DeepSeek excels at CSAT questions... Tried solving difficult Korean language problems

Solved Relatively Easily but Weak in Complex Reasoning
Becomes Unresponsive Every Five Minutes... "Needs Improved Stability"

Deepseek, a Chinese artificial intelligence (AI) that surprised the world by developing an innovative chatbot at low cost, demonstrated its ability to easily solve questions from the College Scholastic Ability Test (CSAT).

DeepSeek excels at CSAT questions... Tried solving difficult Korean language problems

DeepSeek application screen. Photo by Reuters and Yonhap News.

On the 31st, Yonhap News revealed the results of training Deepseek with CSAT question passages and having it solve the problems. In the 2024 CSAT Korean common subject, which was considered relatively difficult, it got 5 out of 34 questions wrong, resulting in a total deduction of 12 points. The current CSAT Korean section is divided into a common subject (questions 1?34) and an elective subject (questions 35?45), where students choose between Language and Media or Speech and Writing. The 2024 CSAT Korean first-grade cutoff scores were 84 points for Language and Media and 88 points for Speech and Writing.

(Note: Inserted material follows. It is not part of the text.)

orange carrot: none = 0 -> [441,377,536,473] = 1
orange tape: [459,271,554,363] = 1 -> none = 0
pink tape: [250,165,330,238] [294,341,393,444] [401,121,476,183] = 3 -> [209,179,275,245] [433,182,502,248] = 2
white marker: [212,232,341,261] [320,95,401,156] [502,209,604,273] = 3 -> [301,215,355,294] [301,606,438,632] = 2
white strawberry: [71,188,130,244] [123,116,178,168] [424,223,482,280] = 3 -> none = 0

Deepseek quickly provided answers for passages related to modern literature and questions on spelling and vocabulary. In particular, when the 'Deepseek R1' feature was activated, it showed detailed problem-solving processes. However, it showed weaknesses in non-literary passages, such as analyzing hypothetical public opinion survey statistics based on a passage considered a high-difficulty question (question 7) and comparing and analyzing different data processing techniques (question 10).

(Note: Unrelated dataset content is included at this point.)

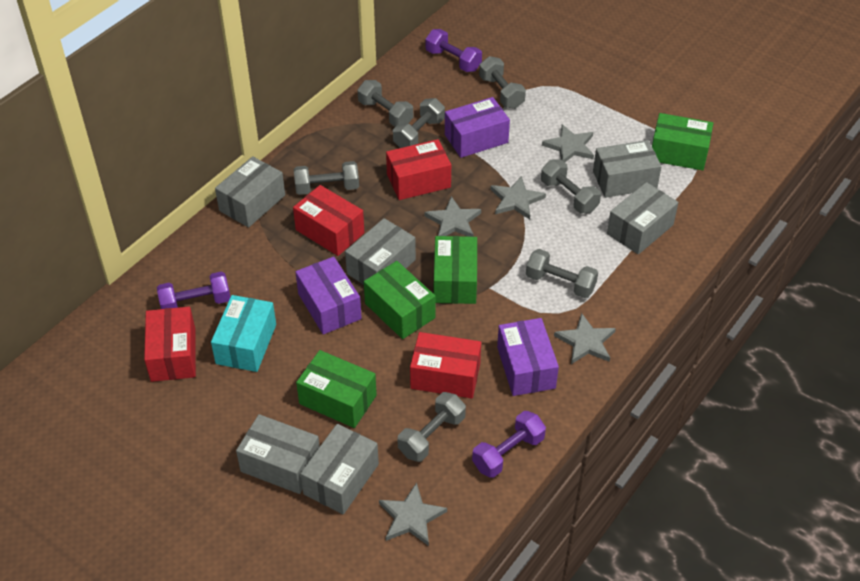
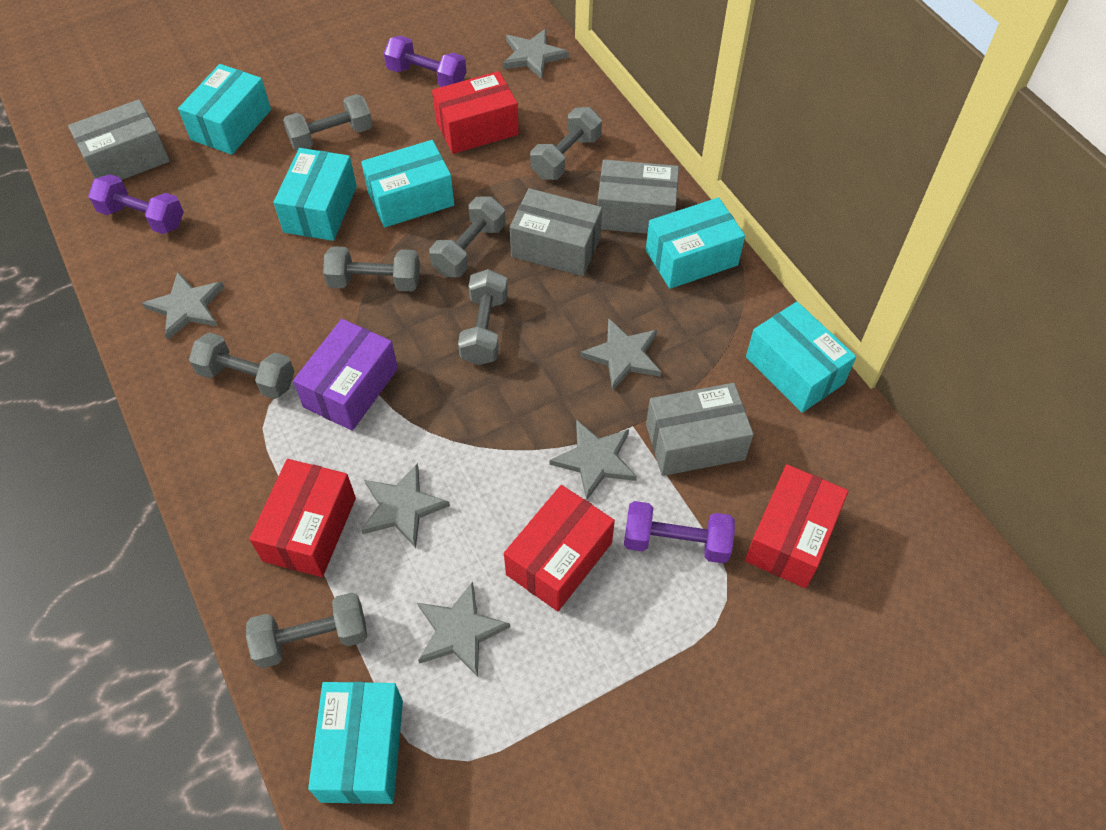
green box: [296,350,377,428] [364,261,436,339] [434,236,477,304] [652,113,713,170] = 4 -> none = 0
grey box: [215,156,285,228] [236,414,320,494] [300,424,379,514] [345,218,416,285] [593,140,662,198] [607,182,678,254] = 6 -> [68,99,170,180] [510,188,602,276] [597,159,679,234] [646,383,754,476] = 4
grey star: [379,483,447,546] [425,196,481,237] [490,176,546,219] [542,124,594,162] [554,313,616,364] = 5 -> [142,271,224,340] [361,463,450,548] [417,582,510,677] [503,29,569,79] [550,420,637,500] [580,318,661,391] = 6
purple box: [295,257,362,334] [445,97,510,158] [497,318,559,396] = 3 -> [293,319,398,431] = 1
turquoise box: [211,295,276,372] = 1 -> [178,64,271,155] [273,148,357,241] [308,682,403,804] [361,140,454,227] [646,197,745,289] [746,302,856,413] = 6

Additionally, it revealed weaknesses in questions asking about the speaker’s intent expressed in specific phrases (questions 25 and 31) and questions about expressive techniques in classical poetry (question 34), where it either considered all answer choices as correct descriptions or provided incorrect interpretations.

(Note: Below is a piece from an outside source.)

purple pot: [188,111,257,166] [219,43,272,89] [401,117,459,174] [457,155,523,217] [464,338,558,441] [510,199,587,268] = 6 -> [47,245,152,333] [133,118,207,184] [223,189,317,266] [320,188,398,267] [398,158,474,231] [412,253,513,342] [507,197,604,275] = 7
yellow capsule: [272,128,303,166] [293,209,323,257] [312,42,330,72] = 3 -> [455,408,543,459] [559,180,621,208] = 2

Regarding math problems, it correctly solved 2-point calculation questions but struggled somewhat with high-difficulty problems requiring complex reasoning. It failed to recognize captured images in geometry problems and got stuck in an infinite loop by trying all possible values that satisfy initial conditions in subjective sequence problems.

Furthermore, Deepseek frequently displayed a "server is busy" message about once every five minutes, causing prolonged outages. Considering the global surge in users, this frequency and severity were reported to be higher compared to the early days of OpenAI’s ChatGPT, which sparked the previous generative AI craze.